Aliás, convém lembrar que o "casamento dos homossexuais" não tem nada de ineditismo. Oscar Wilde era casado! Pensar que o casamento teria sido até agora reservado aos heterossexuais e que os homossexuais, hoje, quereriam "macaquear" estes últimos, é completamente absurdo.[...] Com efeito, o casamento heterossexual não é a união de duas pessoas heterossexuais, e sim de duas pessoas de sexo diferente, e um dos dois pode, evidentemente, ser bissexual ou homossexual... Ou mesmo ambos: o casal heterossexual pode ser composto de dois bissexuais ou de dois homossexuais (como Vita Sackville-West e Harold Nicholson).

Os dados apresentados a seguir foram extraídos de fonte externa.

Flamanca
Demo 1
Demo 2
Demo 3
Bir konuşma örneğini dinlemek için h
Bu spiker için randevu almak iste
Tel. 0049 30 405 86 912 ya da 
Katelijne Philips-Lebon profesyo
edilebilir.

Eribon trata em seguida do exemplo de Gide, na literatura e na vida (o autor de Corydon era casado com uma mulher) e termina a crônica buscando as perguntas que não devem ser caladas neste debate:

Dessa forma, o problema não é: por que os homossexuais querem se casar? Eles sempre o fizeram. Mas, antes de tudo: o que gays e lésbicas, ao reivindicarem poder fazê-lo no quadro de casais do mesmo sexo, perturbam na ordem social e sexual?  E por que os guardiões da ordem estabelecida, seja de direita ou de esquerda, mobilizam-se com tanta energia para impedi-los? Que medo imemorial da homossexualidade assombra então os dias e as noites de todos esses conservadores?